═══ Record excerpts ═══

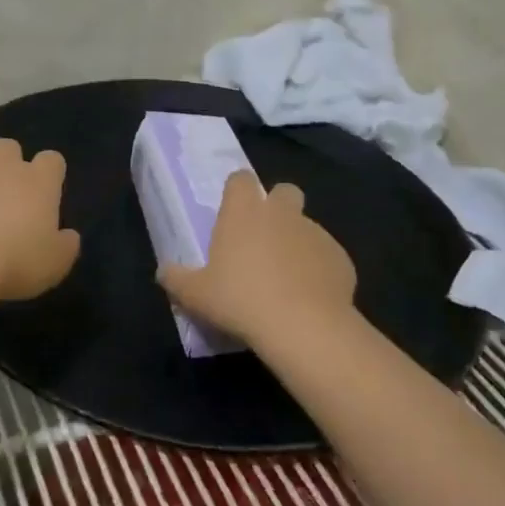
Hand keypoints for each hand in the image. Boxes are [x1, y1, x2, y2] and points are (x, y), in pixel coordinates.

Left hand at [0, 134, 80, 302]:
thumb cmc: (14, 263)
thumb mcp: (56, 264)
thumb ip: (66, 245)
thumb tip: (68, 236)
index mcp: (39, 181)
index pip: (52, 160)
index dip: (49, 173)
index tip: (45, 192)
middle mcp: (2, 165)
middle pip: (9, 145)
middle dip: (8, 161)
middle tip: (4, 187)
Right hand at [159, 172, 356, 345]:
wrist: (304, 326)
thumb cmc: (240, 300)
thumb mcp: (195, 295)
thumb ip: (176, 279)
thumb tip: (164, 272)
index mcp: (243, 212)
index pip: (241, 179)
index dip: (237, 191)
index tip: (231, 212)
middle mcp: (281, 213)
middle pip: (284, 191)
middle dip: (277, 207)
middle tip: (263, 240)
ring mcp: (315, 233)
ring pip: (306, 226)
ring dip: (296, 243)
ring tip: (285, 280)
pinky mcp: (341, 258)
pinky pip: (326, 257)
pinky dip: (318, 270)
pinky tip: (308, 298)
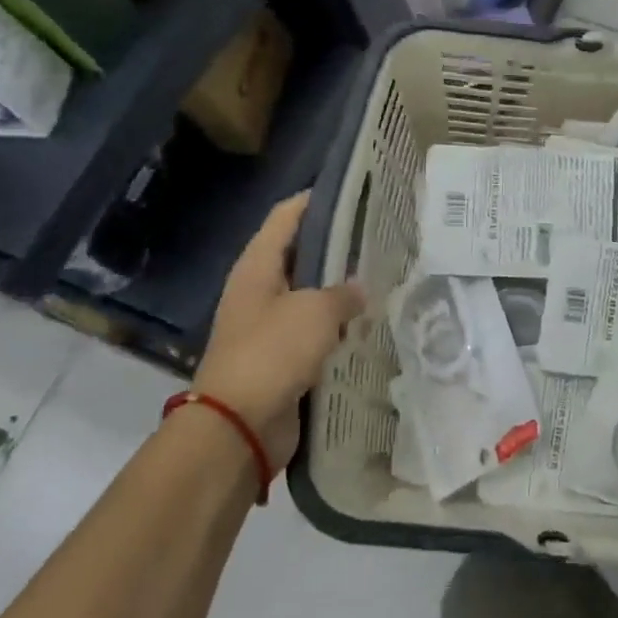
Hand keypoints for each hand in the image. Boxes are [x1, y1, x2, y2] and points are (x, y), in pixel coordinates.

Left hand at [192, 192, 365, 468]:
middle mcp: (258, 291)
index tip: (350, 193)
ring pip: (308, 297)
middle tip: (376, 239)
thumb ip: (343, 294)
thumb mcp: (315, 312)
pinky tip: (365, 326)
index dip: (313, 200)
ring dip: (336, 291)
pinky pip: (312, 333)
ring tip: (379, 279)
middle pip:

═══

*Exercise prompt:* Without the pictures, repeat the listing word for word.

*Output of the task:*
Hand keypoints for each hand in the image. Boxes are [x1, y1, x2, y2] and points are (x, y), in pixel coordinates.

Left hand at [0, 134, 80, 302]:
thumb cmc: (14, 263)
thumb mcp: (56, 264)
thumb ip: (66, 245)
thumb tip: (68, 236)
index mcp: (39, 181)
index pip: (52, 160)
index dip: (49, 173)
index tip: (45, 192)
middle mcp: (2, 165)
middle pip: (9, 145)
middle dip: (8, 161)
middle tip: (4, 187)
Right hand at [159, 172, 356, 345]:
wrist: (304, 326)
thumb cmc: (240, 300)
thumb mcp: (195, 295)
thumb ip: (176, 279)
thumb tip: (164, 272)
index mcp: (243, 212)
index pip: (241, 179)
index dip: (237, 191)
index tip: (231, 212)
middle mcp: (281, 213)
middle pip: (284, 191)
middle dip: (277, 207)
middle tip: (263, 240)
ring mcp: (315, 233)
ring pip: (306, 226)
ring dip: (296, 243)
ring tip: (285, 280)
pinky mcp: (341, 258)
pinky pip: (326, 257)
pinky dip: (318, 270)
pinky tip: (308, 298)
Hand keypoints for each hand in the image. Boxes are [x1, y1, x2, y2] and points are (x, y), in pixel coordinates.

Left hand at [192, 192, 365, 468]:
middle mcp: (258, 291)
index tip: (350, 193)
ring pip: (308, 297)
middle tip: (376, 239)
thumb ip: (343, 294)
thumb mcp: (315, 312)
pinky tip: (365, 326)
index dip: (313, 200)
ring dip: (336, 291)
pinky pip: (312, 333)
ring tip: (379, 279)
middle pip:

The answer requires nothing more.